*Passage*
<<<<

In some embodiments, to query a dynamic Bloom filter for an element, the element is hashed using the hash functions, and the hashes used to determine one or more bits corresponding to one or more indexes to set to a first value (e.g., the original indexes whose corresponding bits are set to a first value, such as to ‘1’) using or based on the initial Bloom filter's size. Here, the initial Bloom filter refers to the Bloom filter that originated a sequence of dynamic Bloom filters of which the dynamic Bloom filter that is being queried may be the last dynamic Bloom filter in the sequence. The indexes with a bit having the first value are then translated using the size of every subsequently generated dynamic Bloom filter in the sequence of dynamic Bloom filters up to the dynamic Bloom filter that is being queried. The final indexes are then used to query the dynamic Bloom filter for the element. If the element is determined to not exist in the dynamic Bloom filter, the hashes are used to determine one or more bits corresponding to one or more indexes to set to the first value using the size of the next dynamic Bloom filter in the sequence of dynamic Bloom filters. These indexes with a bit having the first value are then translated using the size of every subsequently generated dynamic Bloom filter in the sequence of dynamic Bloom filters up to the dynamic Bloom filter that is being queried, and the final indexes used to query the dynamic Bloom filter for the element. This sequence of operations (i.e., determining the one or more bits corresponding to one or more indexes and translating the indexes with a bit having the first value) may be repeated until membership of the element is discovered or the dynamic Bloom filters in the sequence of dynamic Bloom filters to use to determine the original indexes are exhausted.

>>>>

*Data provided*

<<<<

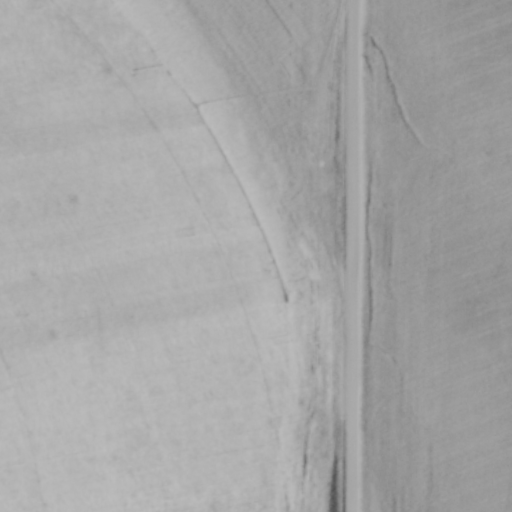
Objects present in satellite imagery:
road: (354, 256)
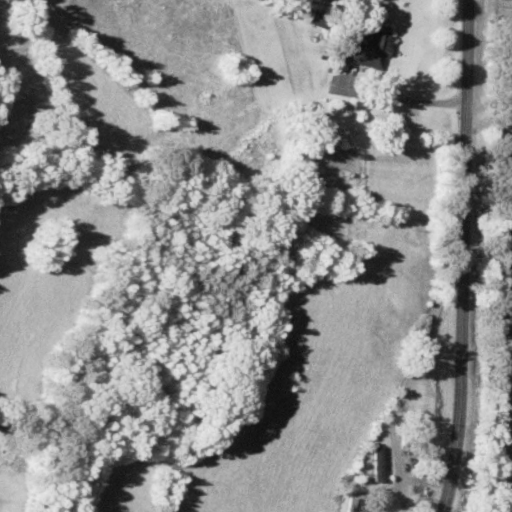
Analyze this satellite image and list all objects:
building: (369, 47)
road: (14, 48)
road: (427, 257)
building: (379, 464)
building: (353, 505)
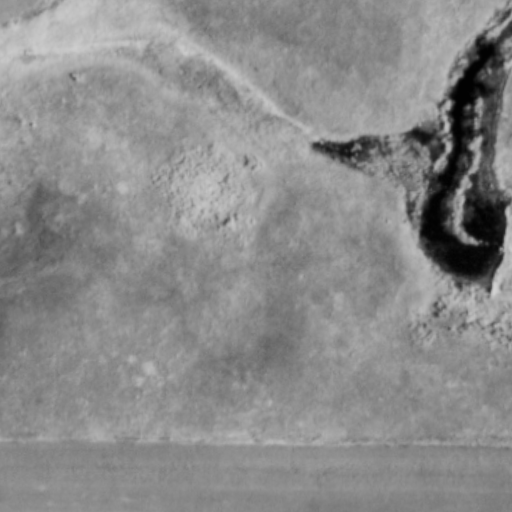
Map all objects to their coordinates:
road: (193, 442)
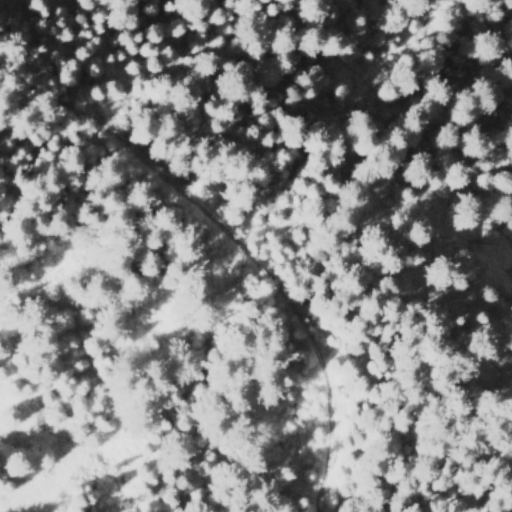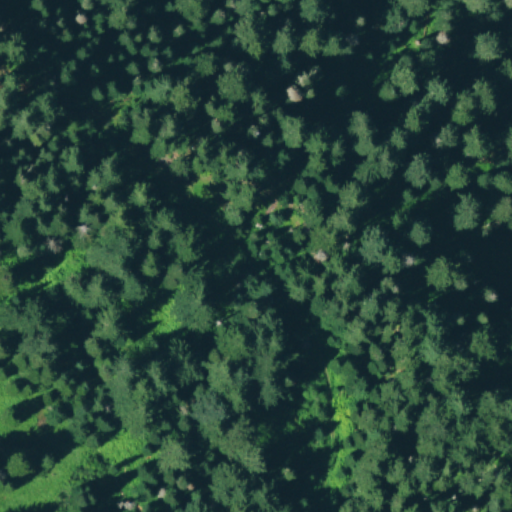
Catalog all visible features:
road: (229, 247)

>>>>

*Directive 1*
The passage on dynamic Bloom filters describes a first attempt to query an element. In order, list each action in that attempt, up to the check of whether the element exists.
*Directive 2*
Print every line of the rows word for word, but leave out the pictures.

*Written solution 1*
1. Hash the element using the hash functions.
2. Use the hashes to determine the bits and indexes to set to the first value, based on the initial Bloom filter's size.
3. Translate the indexes with a bit having the first value using the size of every later dynamic Bloom filter in the sequence, up to the one being queried.
4. Use the final indexes to query the dynamic Bloom filter for the element.

*Written solution 2*
Objects present in satellite imagery:
road: (354, 256)
Analyze this satellite image and list all objects:
building: (369, 47)
road: (14, 48)
road: (427, 257)
building: (379, 464)
building: (353, 505)
Map all objects to their coordinates:
road: (193, 442)
Catalog all visible features:
road: (229, 247)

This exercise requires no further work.